15. A detergent composition comprising an alpha-amylase variant according to any of claims 1-7.

16. A detergent composition according to claim 15, which additionally comprises another enzyme such as a protease, a lipase, a peroxidase, a pectate lyase another amylolytc enzyme, glucoamylase, CGTase, mannanase, maltogenic amylase, and/or a cellulase.

17. A manual or automatic dishwashing detergent composition comprising an alpha-amylase variant according to any of claims 1-7.

18. A dishwashing detergent composition according to claim 17, which additionally comprises another enzyme such as a protease, a lipase, a peroxidase, a pectate lyase, an amylase, or another amylolytic enzyme, such as glucoamylase, CGTase, mannanase, maltogenic amylase and/or a cellulase.

19. A manual or automatic laundry washing composition comprising an alpha-amylase variant according to any of claims 1-7.

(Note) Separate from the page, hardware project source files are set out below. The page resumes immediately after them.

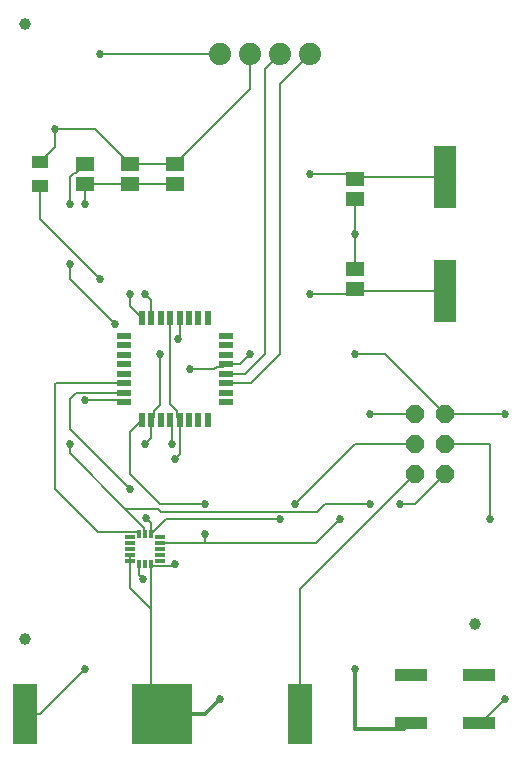
<source format=gtl>
G04 EAGLE Gerber RS-274X export*
G75*
%MOMM*%
%FSLAX34Y34*%
%LPD*%
%INTop Copper*%
%IPPOS*%
%AMOC8*
5,1,8,0,0,1.08239X$1,22.5*%
G01*
%ADD10R,1.500000X1.300000*%
%ADD11R,0.558800X1.270000*%
%ADD12R,1.270000X0.558800*%
%ADD13C,1.879600*%
%ADD14P,1.649562X8X112.500000*%
%ADD15R,1.400000X1.100000*%
%ADD16R,0.925000X0.300000*%
%ADD17R,0.300000X0.800000*%
%ADD18R,1.930400X5.334000*%
%ADD19R,2.750000X1.000000*%
%ADD20R,2.100000X5.050000*%
%ADD21R,5.050000X5.050000*%
%ADD22C,1.000000*%
%ADD23C,0.203200*%
%ADD24C,0.685800*%
%ADD25C,0.304800*%


D10*
X114300Y503800D03*
X114300Y486800D03*
X76200Y503800D03*
X76200Y486800D03*
X304800Y491100D03*
X304800Y474100D03*
X304800Y397900D03*
X304800Y414900D03*
X152400Y503800D03*
X152400Y486800D03*
D11*
X180400Y373126D03*
X172400Y373126D03*
X164400Y373126D03*
X156400Y373126D03*
X148400Y373126D03*
X140400Y373126D03*
X132400Y373126D03*
X124400Y373126D03*
D12*
X109474Y358200D03*
X109474Y350200D03*
X109474Y342200D03*
X109474Y334200D03*
X109474Y326200D03*
X109474Y318200D03*
X109474Y310200D03*
X109474Y302200D03*
D11*
X124400Y287274D03*
X132400Y287274D03*
X140400Y287274D03*
X148400Y287274D03*
X156400Y287274D03*
X164400Y287274D03*
X172400Y287274D03*
X180400Y287274D03*
D12*
X195326Y302200D03*
X195326Y310200D03*
X195326Y318200D03*
X195326Y326200D03*
X195326Y334200D03*
X195326Y342200D03*
X195326Y350200D03*
X195326Y358200D03*
D13*
X190500Y596900D03*
X215900Y596900D03*
X241300Y596900D03*
X266700Y596900D03*
D14*
X381000Y241300D03*
X355600Y241300D03*
X381000Y266700D03*
X355600Y266700D03*
X381000Y292100D03*
X355600Y292100D03*
D15*
X38100Y485300D03*
X38100Y505300D03*
D16*
X139875Y167800D03*
X139875Y172800D03*
X139875Y177800D03*
X139875Y182800D03*
X139875Y187800D03*
D17*
X132000Y190550D03*
X127000Y190550D03*
X122000Y190550D03*
D16*
X114125Y187800D03*
X114125Y182800D03*
X114125Y177800D03*
X114125Y172800D03*
X114125Y167800D03*
D17*
X122000Y165050D03*
X127000Y165050D03*
X132000Y165050D03*
D18*
X381000Y492760D03*
X381000Y396240D03*
D19*
X409750Y30800D03*
X352250Y30800D03*
X409750Y70800D03*
X352250Y70800D03*
D20*
X25400Y38100D03*
X258400Y38100D03*
D21*
X141900Y38100D03*
D22*
X25400Y622300D03*
X25400Y101600D03*
X406400Y114300D03*
D23*
X122000Y155923D02*
X122000Y165050D01*
X122000Y155923D02*
X125523Y152400D01*
D24*
X125523Y152400D03*
X76200Y76200D03*
D23*
X38100Y38100D01*
X25400Y38100D01*
X258400Y38100D02*
X258400Y144100D01*
X355600Y241300D01*
D24*
X127000Y266700D03*
D23*
X132400Y272100D01*
X132400Y287274D01*
D24*
X50800Y533400D03*
D23*
X50800Y518000D01*
X38100Y505300D01*
X50800Y533400D02*
X84700Y533400D01*
X114300Y503800D01*
X152400Y503800D01*
X156400Y373126D02*
X156400Y357123D01*
X154877Y355600D01*
D24*
X154877Y355600D03*
X139700Y342900D03*
D23*
X134558Y294887D02*
X134558Y289432D01*
X132400Y287274D01*
X139700Y300029D02*
X139700Y342900D01*
X139700Y300029D02*
X134558Y294887D01*
X215900Y567300D02*
X215900Y596900D01*
X215900Y567300D02*
X152400Y503800D01*
D25*
X190500Y50800D02*
X177800Y38100D01*
D24*
X190500Y50800D03*
X304800Y76200D03*
D25*
X304800Y25400D01*
X346850Y25400D01*
X352250Y30800D01*
X177800Y38100D02*
X141900Y38100D01*
D23*
X304800Y444500D02*
X304800Y474100D01*
D24*
X304800Y444500D03*
X317500Y292100D03*
D23*
X355600Y292100D01*
X304800Y414900D02*
X304800Y444500D01*
X132000Y165050D02*
X132000Y127000D01*
X132000Y48000D01*
X141900Y38100D01*
X114125Y167800D02*
X114125Y172800D01*
X114125Y167800D02*
X114125Y144875D01*
X132000Y127000D01*
D24*
X152400Y165100D03*
D23*
X132190Y165050D02*
X132000Y165050D01*
X132190Y165050D02*
X133988Y163252D01*
X150552Y163252D01*
X152400Y165100D01*
D24*
X152400Y254000D03*
D23*
X156400Y258000D01*
X156400Y287274D01*
X114300Y486800D02*
X76200Y486800D01*
X114300Y486800D02*
X152400Y486800D01*
D24*
X76200Y469900D03*
D23*
X76200Y486800D01*
X154242Y294887D02*
X154242Y289432D01*
X156400Y287274D01*
X148400Y300729D02*
X148400Y373126D01*
X148400Y300729D02*
X154242Y294887D01*
X190500Y596900D02*
X88900Y596900D01*
D24*
X88900Y596900D03*
D23*
X76200Y503800D02*
X68748Y496348D01*
X67438Y496348D01*
X63500Y492411D01*
X63500Y406400D02*
X101600Y368300D01*
D24*
X101600Y368300D03*
X149923Y266700D03*
D23*
X149923Y285751D01*
X148400Y287274D01*
X63500Y469900D02*
X63500Y492411D01*
D24*
X63500Y469900D03*
X63500Y419100D03*
D23*
X63500Y406400D01*
X409750Y30800D02*
X411800Y30800D01*
X431800Y50800D01*
D24*
X431800Y50800D03*
X431800Y292100D03*
D23*
X381000Y292100D01*
X330200Y342900D01*
X215900Y342900D02*
X207200Y334200D01*
D24*
X215900Y342900D03*
X304800Y342900D03*
D23*
X330200Y342900D01*
X207200Y334200D02*
X195326Y334200D01*
D24*
X165100Y330200D03*
D23*
X193168Y332042D02*
X195326Y334200D01*
X193168Y332042D02*
X187714Y332042D01*
X185872Y330200D02*
X165100Y330200D01*
X185872Y330200D02*
X187714Y332042D01*
X38100Y457200D02*
X38100Y485300D01*
X38100Y457200D02*
X88900Y406400D01*
D24*
X88900Y406400D03*
D23*
X306460Y396240D02*
X381000Y396240D01*
X306460Y396240D02*
X304800Y397900D01*
X132400Y388300D02*
X132400Y373126D01*
X132400Y388300D02*
X127000Y393700D01*
D24*
X127000Y393700D03*
X266700Y393700D03*
D23*
X303920Y393700D01*
X306460Y396240D01*
X306460Y492760D02*
X381000Y492760D01*
X306460Y492760D02*
X304800Y491100D01*
D24*
X266700Y495300D03*
D23*
X300600Y495300D01*
X304800Y491100D01*
X124400Y373126D02*
X114300Y383226D01*
X114300Y393700D01*
D24*
X114300Y393700D03*
D23*
X63500Y304800D02*
X63500Y279400D01*
X63500Y304800D02*
X68900Y310200D01*
X109474Y310200D01*
X132000Y199520D02*
X132000Y190550D01*
X132000Y199520D02*
X127660Y203860D01*
D24*
X127660Y203860D03*
X114300Y228600D03*
D23*
X63500Y279400D01*
X144650Y203200D02*
X132000Y190550D01*
X241046Y203200D02*
X241300Y202946D01*
D24*
X241300Y202946D03*
X254000Y215900D03*
D23*
X304800Y266700D01*
X355600Y266700D01*
X241046Y203200D02*
X144650Y203200D01*
X127000Y190550D02*
X126548Y191002D01*
X126548Y195813D01*
D24*
X76200Y303723D03*
D23*
X107951Y303723D01*
X109474Y302200D01*
X63500Y266700D02*
X63500Y258861D01*
D24*
X63500Y266700D03*
D23*
X110380Y211980D02*
X126548Y195813D01*
X110380Y211980D02*
X63500Y258861D01*
X110380Y211980D02*
X137872Y211980D01*
X140430Y209423D01*
X272923Y209423D01*
X279400Y215900D01*
X317500Y215900D01*
D24*
X317500Y215900D03*
X342900Y215900D03*
D23*
X355600Y215900D01*
X381000Y241300D01*
X139700Y215900D02*
X114300Y241300D01*
X114300Y277174D01*
X124400Y287274D01*
X177800Y182800D02*
X271700Y182800D01*
X292100Y203200D01*
D24*
X292100Y203200D03*
X419100Y203200D03*
D23*
X419100Y266700D01*
X381000Y266700D01*
X177800Y215900D02*
X139700Y215900D01*
D24*
X177800Y215900D03*
X177800Y190500D03*
D23*
X177800Y182800D01*
X139875Y182800D01*
X195326Y326200D02*
X211900Y326200D01*
X228600Y342900D01*
X228600Y584200D02*
X241300Y596900D01*
X228600Y584200D02*
X228600Y342900D01*
X216600Y318200D02*
X195326Y318200D01*
X241300Y342900D02*
X241300Y571500D01*
X266700Y596900D01*
X241300Y342900D02*
X216600Y318200D01*
X50800Y317500D02*
X50800Y228600D01*
X50800Y317500D02*
X51500Y318200D01*
X109474Y318200D01*
X121811Y190550D02*
X122000Y190550D01*
X121811Y190550D02*
X120013Y192348D01*
X87052Y192348D02*
X50800Y228600D01*
X87052Y192348D02*
X120013Y192348D01*
M02*

</source>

20. A laundry washing composition according to claim 19, which additionally comprises another enzyme such as a protease, a lipase, a peroxidase, a pectate lyase, an amylase, and/or another amylolytic enzyme, such as glucoamylase, CGTase, mannanase, maltogenic amylase and/or a cellulase.

21. Use of an alpha-amylase variant according to any one of claims 1-7 or a composition or an additive according to claims 12 to 20 for washing and/or dishwashing.

22. Use of an alpha-amylase variant according to any one of claims 1-7 or a composition or an additive according to claims 12 to 20 for textile desizing.

23. Use of an alpha-amylase variant according to any of claims 1-7 or a composition or an additive according to claims 12 to 20 for starch liquefaction.

24. Use,of an alpha-amylase variant according to any of claims 1-7 or a composition or an additive according to claims 12 to 20 for alcochol production, in particular ethanol production.